Foto encontrada aqui

Consta que esta foto foi tirada quando o líder do Chega e cerca de uma centena de apoiantes se preparavam para fazer um vídeo, no dia de Carnaval, para a campanha eleitoral nas redes sociais. É possível que nem os simpatizantes, nem os militantes do Chega, nem o próprio André Ventura percebam o que a fotografia diz. Tem duas mensagens políticas muito fortes e pouco agradáveis. 

Em primeiro lugar, é a natureza narcísica da liderança do Chega. A política para André Ventura é um espelho para que ele se possa contemplar. Há um culto da personalidade que lembra não apenas Donald Trump, mas figuras como Estaline, Mussolini, Hitler, Mao Tse-Tung ou os déspotas da Coreia do Norte. Mesmo nos políticos democráticos, existe um forte narcisismo, contudo nunca chega ao fomento do culto da personalidade. 
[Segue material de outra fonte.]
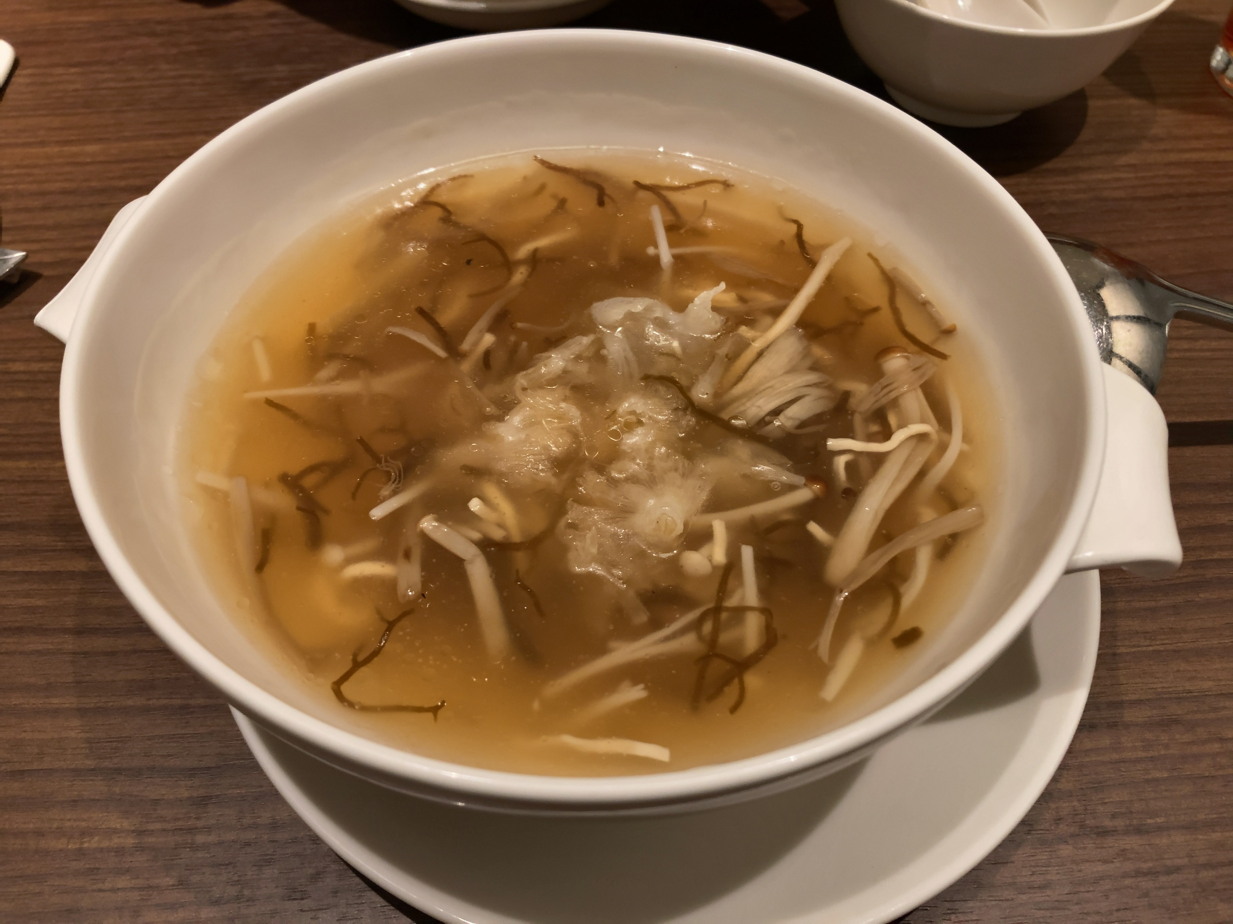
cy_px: 462
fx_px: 997
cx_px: 616
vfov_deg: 49.7
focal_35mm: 28
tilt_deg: -50.9
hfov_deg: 63.4
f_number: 1.8
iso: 400
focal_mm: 3.99
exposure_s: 1/25
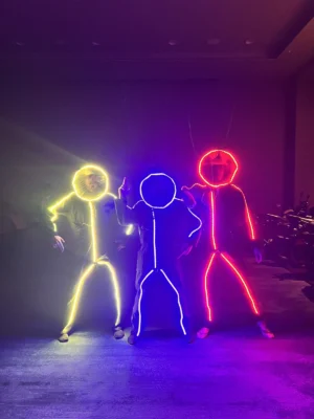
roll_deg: +0.0
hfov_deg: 53.1
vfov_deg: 67.3
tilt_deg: -2.8
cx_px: 157
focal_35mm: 26
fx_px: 314
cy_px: 210
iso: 500
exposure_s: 1/33
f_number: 1.5
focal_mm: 5.7
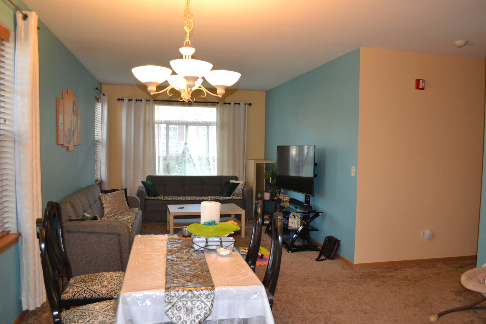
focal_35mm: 27
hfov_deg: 67.4
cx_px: 243
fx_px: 364
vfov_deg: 47.9
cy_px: 162
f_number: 3.5
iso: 1100
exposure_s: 1/60
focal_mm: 18
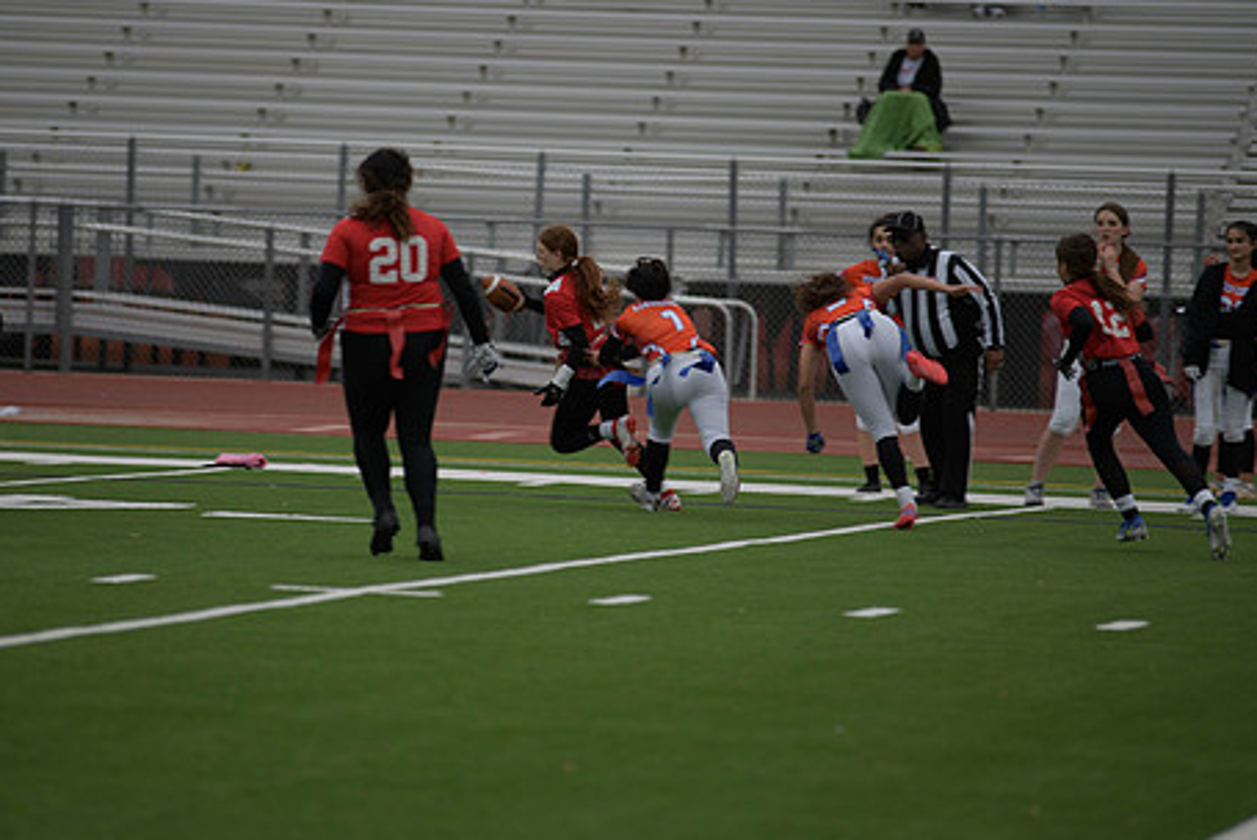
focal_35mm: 255
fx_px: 8909
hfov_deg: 8.1
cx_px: 572
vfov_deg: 5.4
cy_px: 322
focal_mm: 200
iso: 90
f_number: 2.8
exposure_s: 1/200
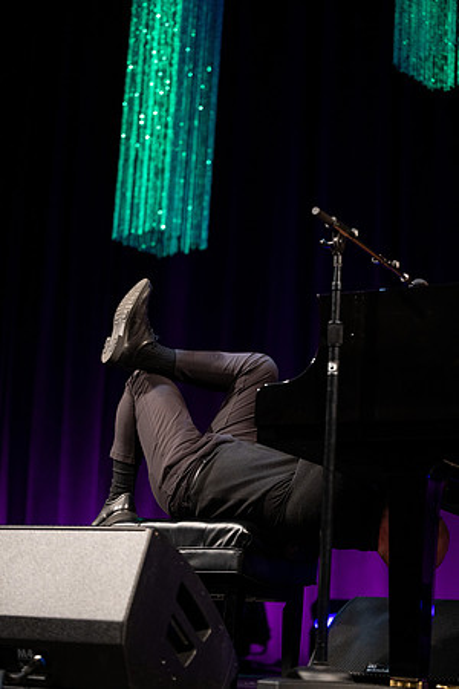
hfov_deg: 19.5
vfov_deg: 28.8
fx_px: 1339
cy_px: 344
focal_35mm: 70
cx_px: 230
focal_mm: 70
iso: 1000
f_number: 2.8
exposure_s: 1/400
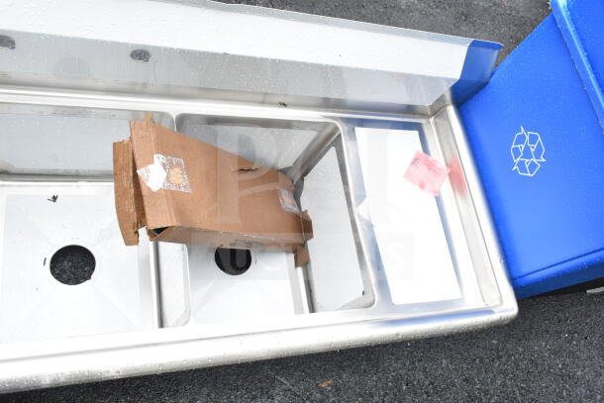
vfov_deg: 41.7
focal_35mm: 32
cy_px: 202
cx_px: 302
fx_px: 529
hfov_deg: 59.5
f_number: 9
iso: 1600
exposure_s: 1/320
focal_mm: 21
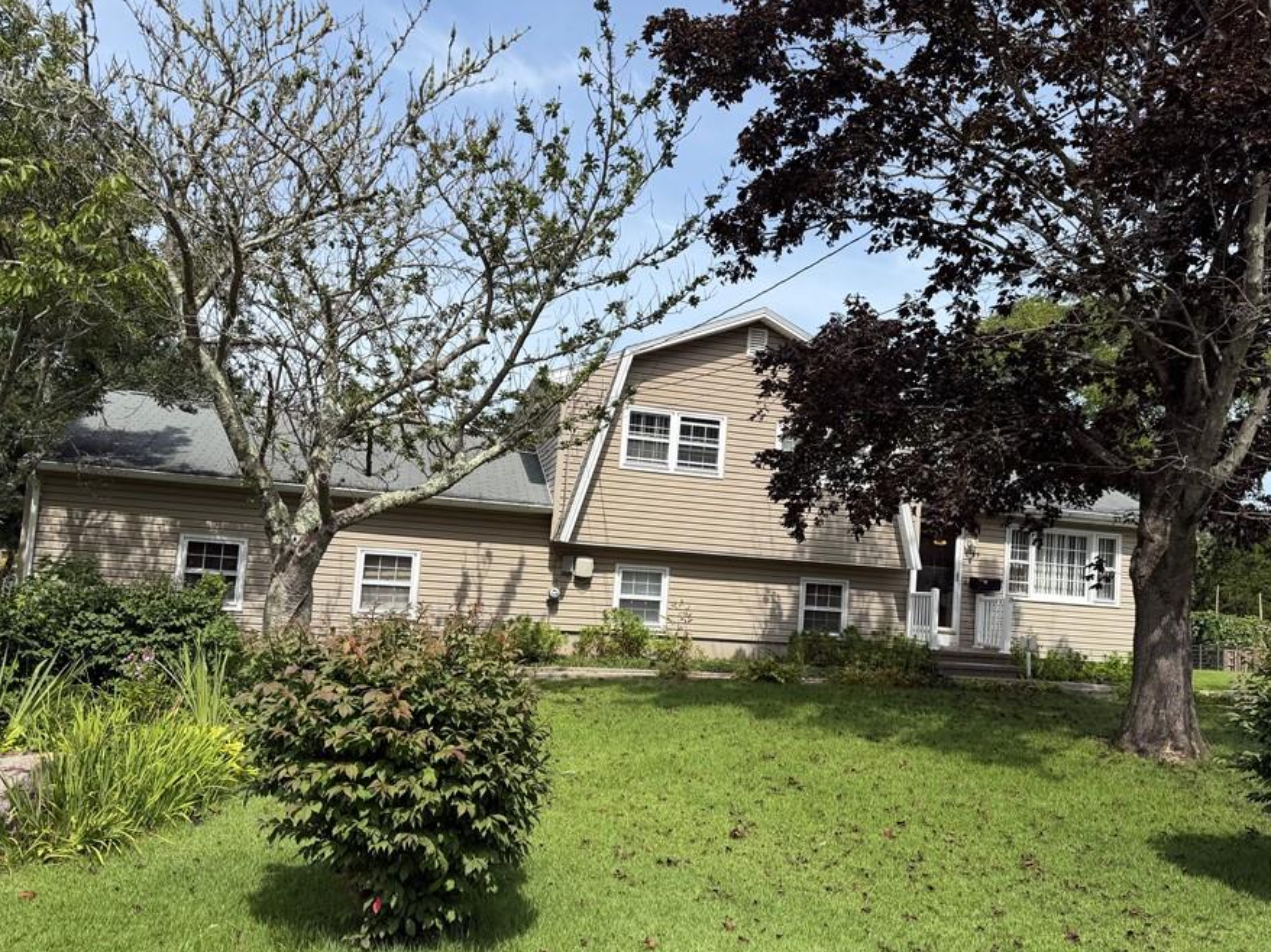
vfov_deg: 49.7
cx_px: 714
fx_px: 1028
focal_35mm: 28
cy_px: 521
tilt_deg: +5.2
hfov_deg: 63.2
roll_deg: -4.5
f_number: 1.78
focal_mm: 6.76
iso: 80
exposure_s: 1/3953
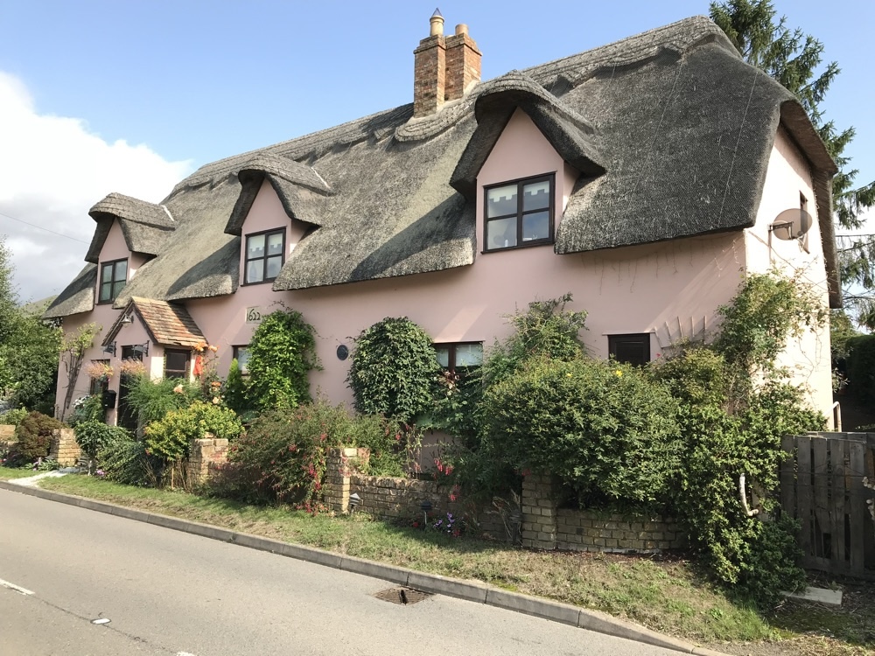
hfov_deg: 63.4
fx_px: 708
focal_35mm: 28
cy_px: 328
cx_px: 438
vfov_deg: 49.7
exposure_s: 1/1244
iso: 20
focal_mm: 3.99
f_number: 1.8
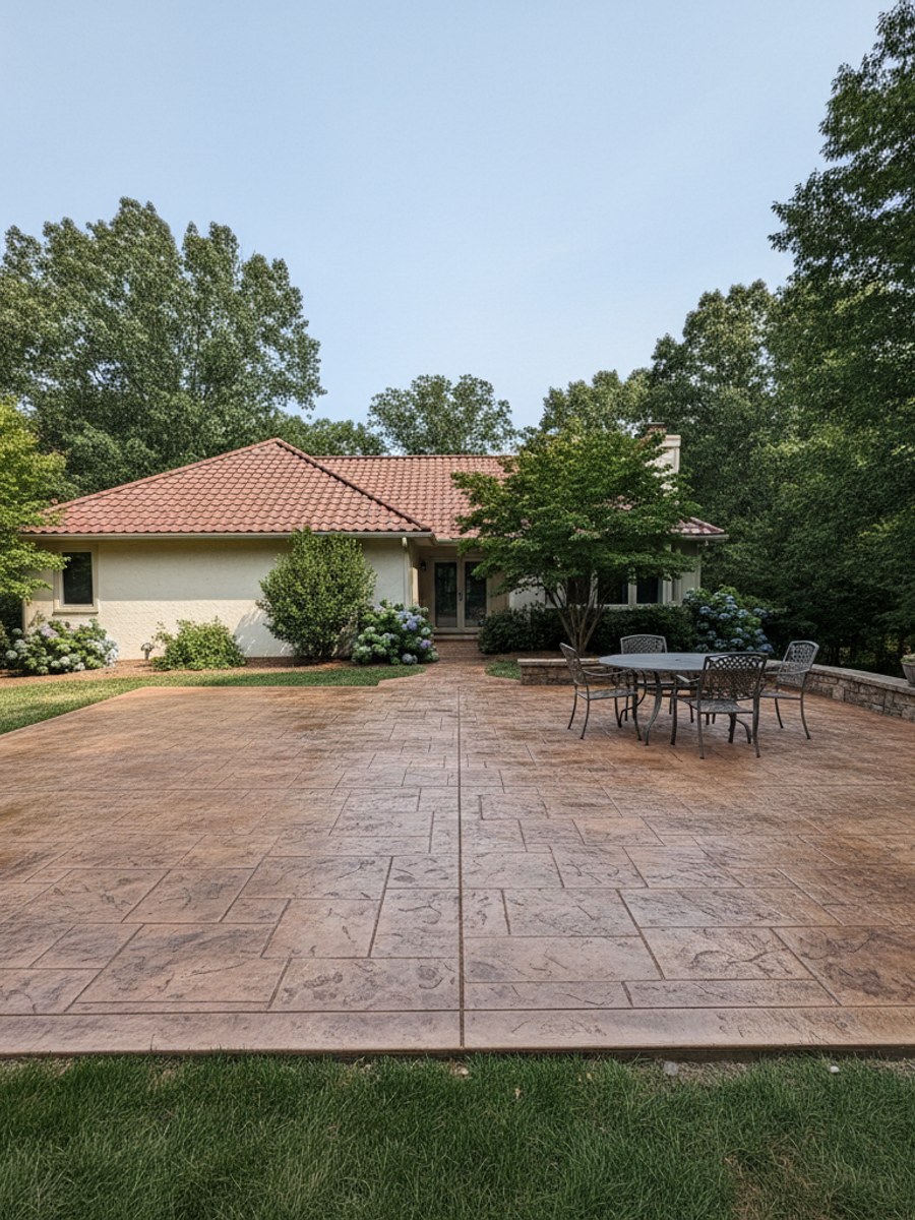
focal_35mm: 24
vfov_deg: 71.6
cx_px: 458
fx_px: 846
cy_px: 610
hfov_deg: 56.8
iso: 636
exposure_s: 1/1499
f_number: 1.78
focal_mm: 6.8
A segunda mensagem está relacionada com o modo como o líder do Chega parece ver a sociedade. A sociedade é vista como um terrível, o mais terrível, igualitarismo. A esquerda defendeu, e defende ainda que de forma mais mitigada, um igualitarismo social e económico. Aquilo que vemos na fotografia é um igualitarismo existencial, a anulação da diferença que o rosto de cada um significa. O projeto do Chega é o da eliminação da identidade pessoal, para que todos sejam à imagem e semelhança do querido líder.